Centralize a criação de objetos complexos num único lugar. Quando a lógica de instanciação cresce, Factory evita que ela vaze pelo sistema inteiro.

Resumo

Factory é um padrão criacional que centraliza a responsabilidade de instanciar objetos. Em vez de espalhar new Coisa(dep1, dep2, config) pelo código, você delega essa lógica a uma função ou classe especializada.

O chamador não sabe como o objeto é criado — só o que ele faz. Isso isola a complexidade de construção e facilita trocar implementações sem tocar em quem usa.

Problema que resolve

Objetos complexos precisam de dependências, configurações e lógica para serem construídos corretamente. Quando essa lógica fica espalhada, qualquer mudança (novo parâmetro, nova dependência) exige varrer o código inteiro.

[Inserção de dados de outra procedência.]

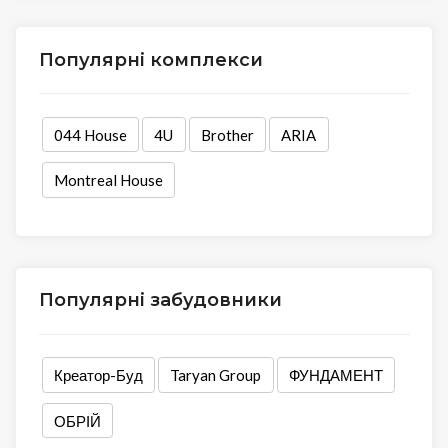
Популярні комплекси
044 House
4U
Brother
ARIA
Montreal House
Популярні забудовники
Креатор-Буд
Taryan Group
ФУНДАМЕНТ
ОБРІЙ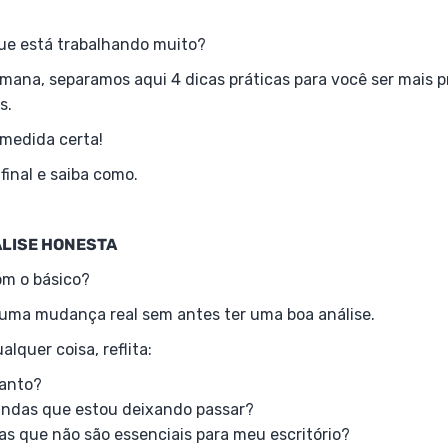
ue está trabalhando muito?
emana, separamos aqui 4 dicas práticas para você ser mais p
s.
 medida certa!
 final e saiba como.
ÁLISE HONESTA
m o básico?
r uma mudança real sem antes ter uma boa análise.
alquer coisa, reflita:
tanto?
andas que estou deixando passar?
as que não são essenciais para meu escritório?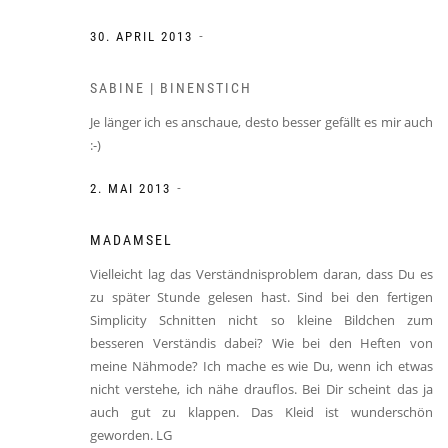
-
30. APRIL 2013
SABINE | BINENSTICH
Je länger ich es anschaue, desto besser gefällt es mir auch
:-)
-
2. MAI 2013
MADAMSEL
Vielleicht lag das Verständnisproblem daran, dass Du es
zu später Stunde gelesen hast. Sind bei den fertigen
Simplicity Schnitten nicht so kleine Bildchen zum
besseren Verständis dabei? Wie bei den Heften von
meine Nähmode? Ich mache es wie Du, wenn ich etwas
nicht verstehe, ich nähe drauflos. Bei Dir scheint das ja
auch gut zu klappen. Das Kleid ist wunderschön
geworden. LG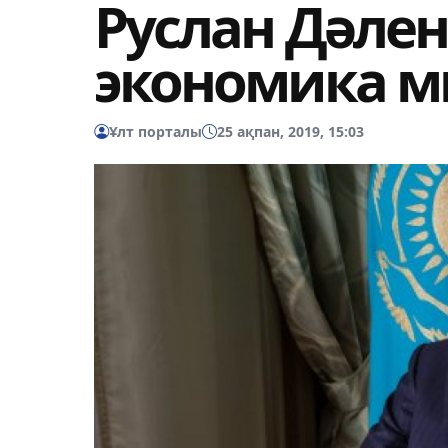
Руслан Дәлен
экономика м
Ұлт порталы
25 ақпан, 2019, 15:03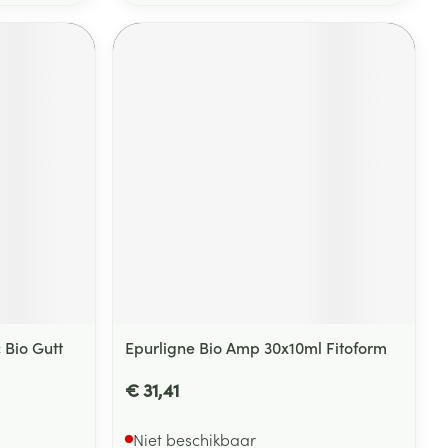
 Bio Gutt
Epurligne Bio Amp 30x10ml Fitoform
€ 31,41
Niet beschikbaar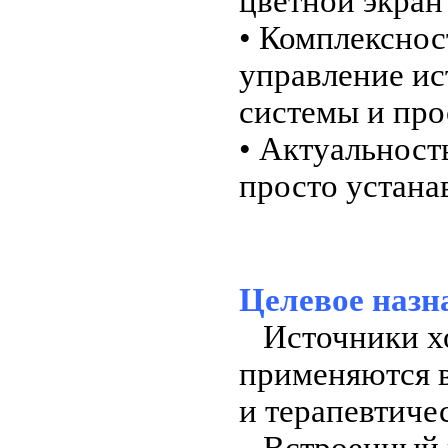
цветной экран
• Комплекснос
управление ис
системы и пр
• Актуальност
просто устана
Целевое назн
Источники хо
применяются в
и терапевтиче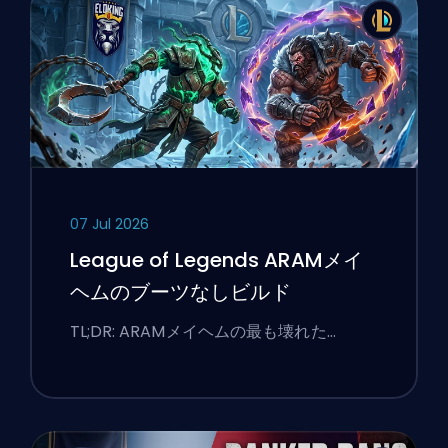
07 Jul 2026
League of Legends ARAMメイ
ヘムのブーツなしビルド
TL;DR: ARAMメイヘムの最も壊れた…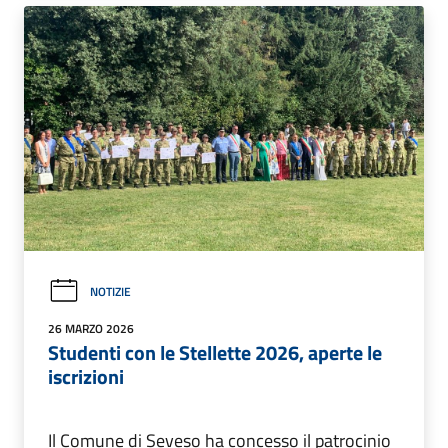
NOTIZIE
26 MARZO 2026
Studenti con le Stellette 2026, aperte le
iscrizioni
Il Comune di Seveso ha concesso il patrocinio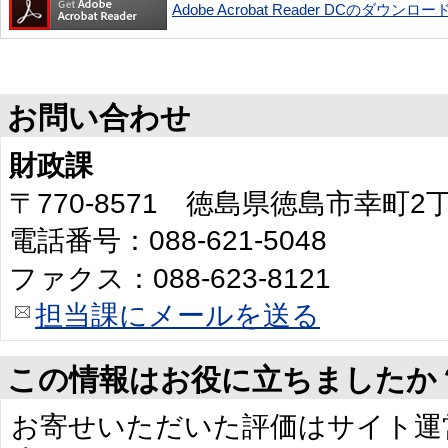
Adobe Acrobat Reader DCのダウンロー
お問い合わせ
財政課
〒770-8571 徳島県徳島市幸町
電話番号：088-621-5048
ファクス：088-623-8121
担当課にメールを送る
この情報はお役に立ちましたか
お寄せいただいた評価はサイト運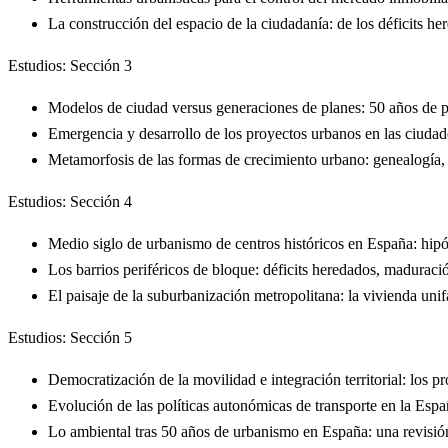
La construcción del espacio de la ciudadanía: de los déficits he
Estudios: Sección 3
Modelos de ciudad versus generaciones de planes: 50 años de
Emergencia y desarrollo de los proyectos urbanos en las ciuda
Metamorfosis de las formas de crecimiento urbano: genealogía,
Estudios: Sección 4
Medio siglo de urbanismo de centros históricos en España: hipót
Los barrios periféricos de bloque: déficits heredados, maduración
El paisaje de la suburbanización metropolitana: la vivienda un
Estudios: Sección 5
Democratización de la movilidad e integración territorial: los p
Evolución de las políticas autonómicas de transporte en la Esp
Lo ambiental tras 50 años de urbanismo en España: una revisi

// Espalhado pelo código — cada lugar faz do seu jeito:
const logger = new Logger(process.env.LOG_LEVEL, new FileTransport("/logs/app.log"), true);
const logger2 = new Logger(process.env.LOG_LEVEL, new ConsoleTransport(), false);
// se Logger ganhar um novo parâmetro obrigatório, todos quebram

Antes e depois

Instanciação espalhada
// em auth.service.ts
const repo = new UserRepository(db, new CacheAdapter(redis), true);
 
// em user.controller.ts
const repo = new UserRepository(db, new CacheAdapter(redis), true);
 
// em admin.service.ts
const repo = new UserRepository(db, null, false);
 
// cada arquivo sabe demais sobre como criar o repositório
Factory — criação centralizada
// repositories/user-repository.factory.ts
function createUserRepository(opts?: { cache?: boolean }) {
  const cache = opts?.cache !== false ? new CacheAdapter(redis) : null;
  return new UserRepository(db, cache, true);
}
 
// em qualquer lugar:
const repo = createUserRepository();
const repoSemCache = createUserRepository({ cache: false });
 
// mudou o construtor? muda só a factory.

Quando usar

  • A criação de um objeto exige lógica condicional (tipo, ambiente, configuração).
  • O mesmo objeto é instanciado em múltiplos lugares com os mesmos parâmetros.
  • Você quer poder trocar a implementação (ex: repositório real vs. in-memory nos testes) sem mudar o código que usa.
  • Dependências são difíceis de lembrar ou ordenar corretamente.

Quando não usar

  • O objeto é simples e tem apenas um jeito de ser criado — new Coisa() direto é mais claro.
  • A Factory viraria um wrapper vazio sem lógica real, só adicionando indireção.

Onde aparece no dia a dia

  • Testes: createTestUser(), createMockOrder() — fixtures geradas por factories.
  • Configuração por ambiente: factory que retorna implementação real em prod e stub em dev.
  • Clientes HTTP: factory que configura base URL, headers e interceptors de uma vez.
  • Conexões de banco: pool criado e configurado em um único lugar.
  • Componentes de UI: factory que encapsula configuração de temas ou providers.

Erros comuns

  • Chamar de "Factory" qualquer função que retorna algo — o padrão tem sentido quando há complexidade ou variação na criação.
  • Criar uma MegaFactory que sabe criar qualquer coisa — viola Separação de Responsabilidades.
  • Usar Factory quando injeção de dependência direta seria mais simples e explícita.

Conceitos relacionados

  • Separação de Responsabilidades — o princípio que justifica centralizar a criação num único lugar.
  • Strategy — frequentemente combinado com Factory para criar a strategy correta por contexto.
  • Adapter — factories são comuns para criar adapters configurados.